El momento infame,
las horas en las que el reloj marca con desesperación el ritmo,
y a la vez el viento con tenue tono
arrastra el aroma de una parrillada familiar,
los parques concurridos, estadios repletos,
iglesias vibrantes, museos abarrotados, mercados saturados,
y yo aquí, degustando la eterna sopa de techo dominguera.

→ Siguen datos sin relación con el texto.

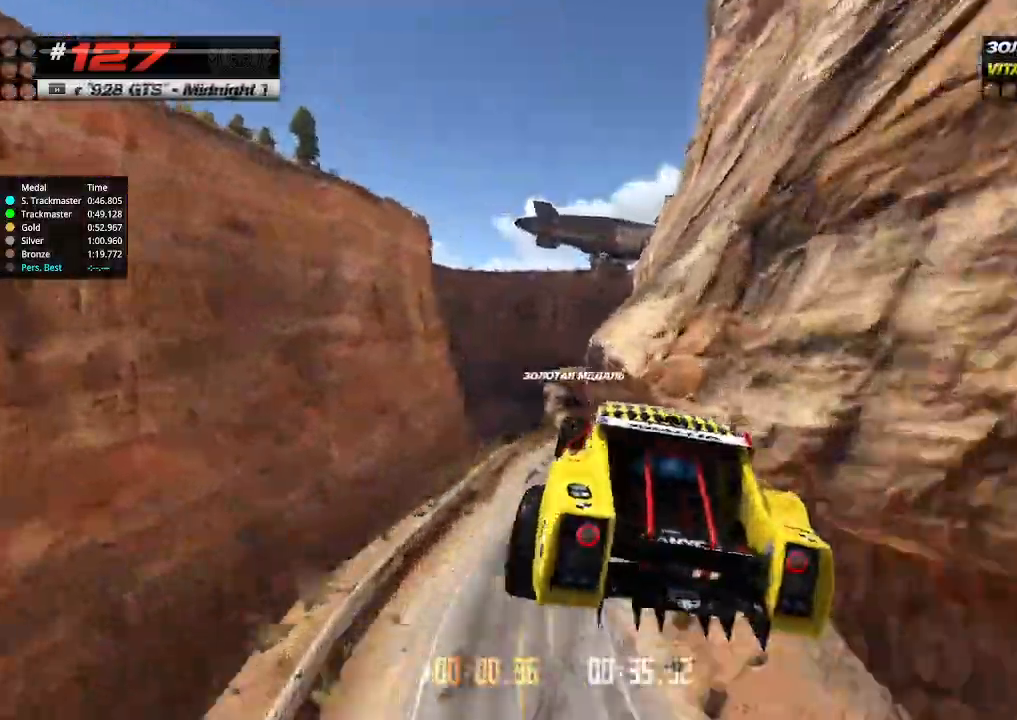
{"keys": ["up"], "events": [[67, "down", "up"], [100, "right", "up"]]}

Disparado el termómetro emocional,
re-leo con nostalgia, asombro y conmiseración
los episodios de la tragicomedia de mi vida,
y en dicha relectura, me descubro, me conozco y me reconozco,
redundante, errante, recurrente,
escribiendo las mismas historias,
un domingo por la tarde.
Como el día que cuando niño, amaba y odiaba
pues las matemáticas me han sido un infierno,
y las tardes del primer día de la semana,
eran ambivalentes, tensas pero apremiantes,
entre la pizarra junto a la faja roja que mi madre usaba
para enseñarme el álgebra, cuya única lección
es comprender que somos un universo conformado por números y letras;
apremiantes eran por que al final había una maratón
de mis caricaturas favoritas,
acompañadas de mi repostería predilecta con coca cola,
los domingos por la tarde.
Alterado mi ser, recurre al escape siniestro,
a los nombres de gente sin alma, que pierde la calma
con la cocaína, y alienándome
en la autonomasia de la anestesia para la realidad,
me sumerjo en la dimensión de lo incontenible,
inaplacable el deseo, voraz, inconsecuente,
un domingo por la tarde.
Transgresores, excitantes, vacíos,
plagados de rostros distintos, cuya búsqueda no tiene fin,
una repetición abstracta, una retransmisión
del mismo espectáculo, impulso, calle, camas inéditas,
los domingos por la tarde.
De este día !Oh Dios mío!
rescatadme,
del domingo por la tarde.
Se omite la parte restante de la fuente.